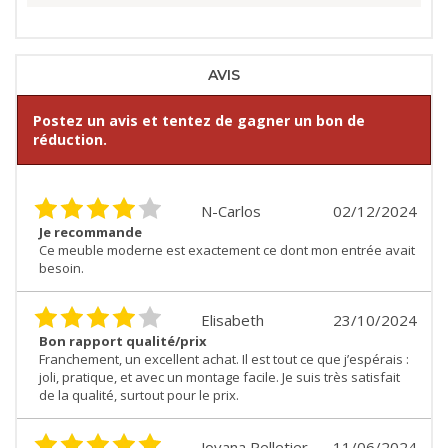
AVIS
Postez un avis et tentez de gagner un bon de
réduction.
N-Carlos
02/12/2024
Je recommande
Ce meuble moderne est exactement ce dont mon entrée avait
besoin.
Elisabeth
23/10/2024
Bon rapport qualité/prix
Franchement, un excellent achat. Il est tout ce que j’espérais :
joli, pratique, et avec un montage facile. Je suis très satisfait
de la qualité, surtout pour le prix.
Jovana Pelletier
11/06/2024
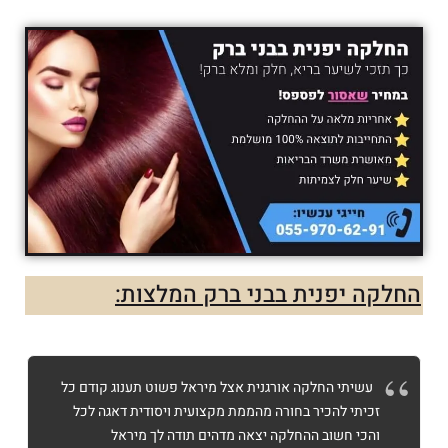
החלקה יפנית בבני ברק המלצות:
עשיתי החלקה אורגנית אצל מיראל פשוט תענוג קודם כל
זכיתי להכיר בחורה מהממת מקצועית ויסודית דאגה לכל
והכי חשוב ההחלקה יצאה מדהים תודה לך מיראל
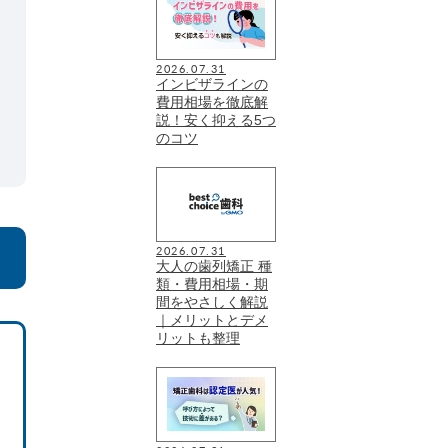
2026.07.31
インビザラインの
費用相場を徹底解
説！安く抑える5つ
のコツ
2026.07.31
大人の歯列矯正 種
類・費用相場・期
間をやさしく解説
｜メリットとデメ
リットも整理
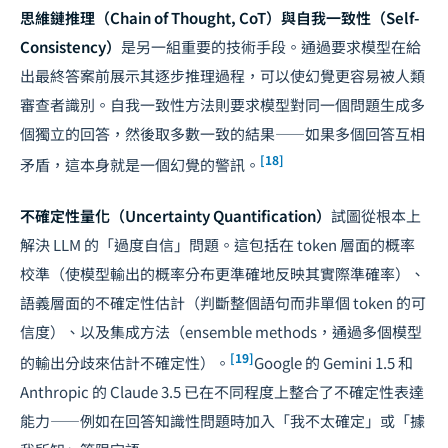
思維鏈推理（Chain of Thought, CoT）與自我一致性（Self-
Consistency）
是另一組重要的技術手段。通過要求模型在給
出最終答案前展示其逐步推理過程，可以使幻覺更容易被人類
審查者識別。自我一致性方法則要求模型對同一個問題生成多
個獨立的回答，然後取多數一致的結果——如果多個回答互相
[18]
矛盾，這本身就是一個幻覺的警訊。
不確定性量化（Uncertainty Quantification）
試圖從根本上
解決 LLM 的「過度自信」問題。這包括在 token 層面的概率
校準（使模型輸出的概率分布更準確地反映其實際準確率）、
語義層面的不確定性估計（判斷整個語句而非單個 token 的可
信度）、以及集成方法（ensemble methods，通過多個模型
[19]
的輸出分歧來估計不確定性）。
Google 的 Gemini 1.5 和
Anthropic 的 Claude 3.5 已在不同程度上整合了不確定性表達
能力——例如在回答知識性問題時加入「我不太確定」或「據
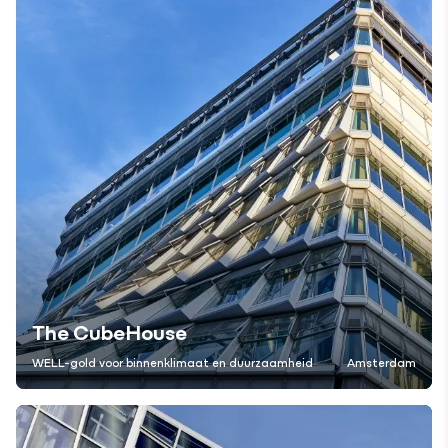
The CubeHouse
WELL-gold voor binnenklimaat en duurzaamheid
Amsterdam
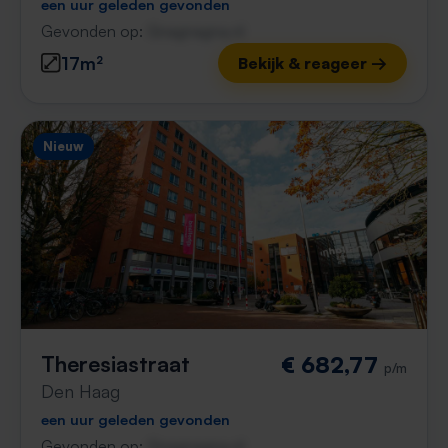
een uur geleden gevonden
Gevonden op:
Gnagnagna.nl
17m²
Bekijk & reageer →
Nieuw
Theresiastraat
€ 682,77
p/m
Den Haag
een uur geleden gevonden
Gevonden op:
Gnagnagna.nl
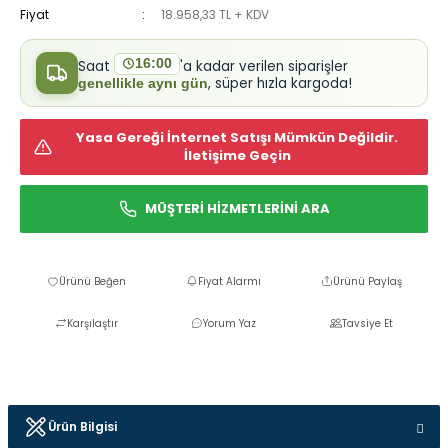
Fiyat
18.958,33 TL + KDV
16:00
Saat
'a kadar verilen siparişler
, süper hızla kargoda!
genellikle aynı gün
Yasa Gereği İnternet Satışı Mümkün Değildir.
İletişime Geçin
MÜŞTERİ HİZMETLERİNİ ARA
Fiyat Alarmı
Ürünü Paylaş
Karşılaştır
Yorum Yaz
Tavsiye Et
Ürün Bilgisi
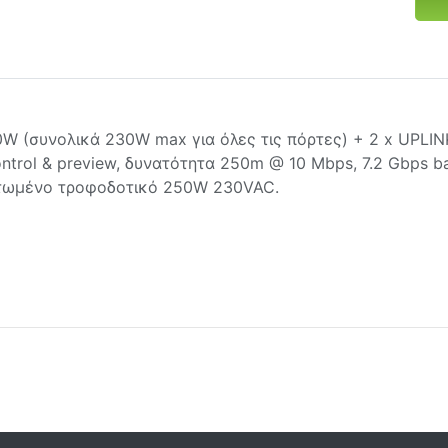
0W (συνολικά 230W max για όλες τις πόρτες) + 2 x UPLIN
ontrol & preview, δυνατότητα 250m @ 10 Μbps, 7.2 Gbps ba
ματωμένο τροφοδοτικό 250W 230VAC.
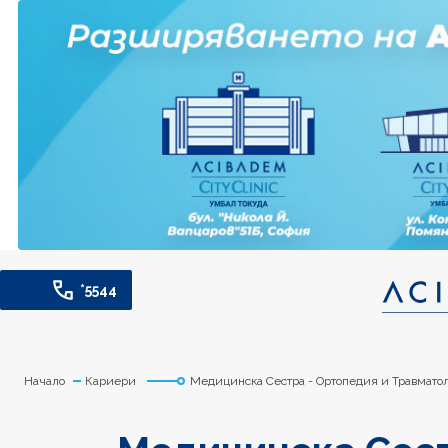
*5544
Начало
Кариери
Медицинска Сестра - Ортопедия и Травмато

**GOAL OF THE EXERCISE**
Your reply should consist only of the lines running from the line with "WELL-gold voor binnenklimaat en duurzaamheid" to the end of the entries, both included, copied exactly and without any pictures.

**EXPECTED ANSWER**
WELL-gold voor binnenklimaat en duurzaamheid
Amsterdam
een uur geleden gevonden
Gevonden op:
Gnagnagna.nl
17m²
Bekijk & reageer →
Nieuw
Theresiastraat
€ 682,77
p/m
Den Haag
een uur geleden gevonden
Gevonden op:
Gnagnagna.nl
Fiyat
18.958,33 TL + KDV
16:00
Saat
'a kadar verilen siparişler
, süper hızla kargoda!
genellikle aynı gün
Yasa Gereği İnternet Satışı Mümkün Değildir.
İletişime Geçin
MÜŞTERİ HİZMETLERİNİ ARA
Fiyat Alarmı
Ürünü Paylaş
Karşılaştır
Yorum Yaz
Tavsiye Et
Ürün Bilgisi
0W (συνολικά 230W max για όλες τις πόρτες) + 2 x UPLIN
ontrol & preview, δυνατότητα 250m @ 10 Μbps, 7.2 Gbps ba
ματωμένο τροφοδοτικό 250W 230VAC.
*5544
Начало
Кариери
Медицинска Сестра - Ортопедия и Травмато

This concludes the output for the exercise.